__Exercise__: This exercise calls for all the entries that follow to be set down exactly, without their images.
Information shown Block Start
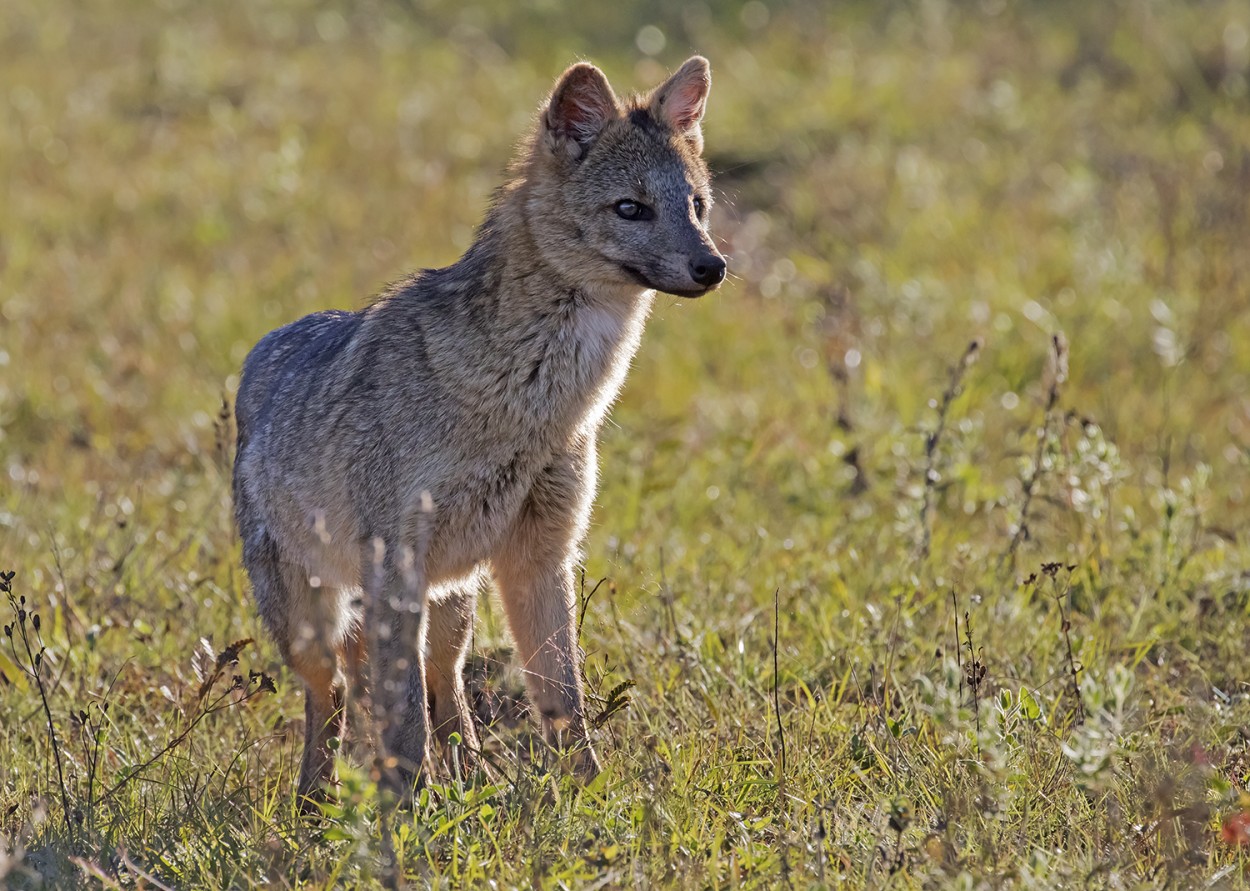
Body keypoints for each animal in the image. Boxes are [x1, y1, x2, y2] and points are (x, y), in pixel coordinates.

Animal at [231, 57, 730, 804]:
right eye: (631, 208)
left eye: (696, 207)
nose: (714, 266)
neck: (528, 406)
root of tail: (264, 349)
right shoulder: (398, 565)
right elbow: (403, 718)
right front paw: (408, 815)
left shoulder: (542, 557)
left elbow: (564, 700)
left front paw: (591, 798)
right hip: (313, 623)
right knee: (340, 691)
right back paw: (317, 800)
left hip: (451, 606)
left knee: (446, 687)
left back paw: (467, 778)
Information shown Block End
__Reply__:
Body keypoints for each animal in the image. Boxes are [x1, y1, x2, y2] and points are (x, y), in pixel coordinates.

Animal at [231, 57, 730, 804]:
right eye: (631, 208)
left eye: (696, 207)
nose: (714, 266)
neck: (528, 406)
root of tail: (264, 349)
right shoulder: (398, 565)
right elbow: (403, 718)
right front paw: (408, 815)
left shoulder: (542, 557)
left elbow: (564, 700)
left front paw: (591, 798)
right hip: (313, 623)
right knee: (340, 691)
right back paw: (317, 800)
left hip: (451, 606)
left knee: (446, 687)
left back paw: (467, 778)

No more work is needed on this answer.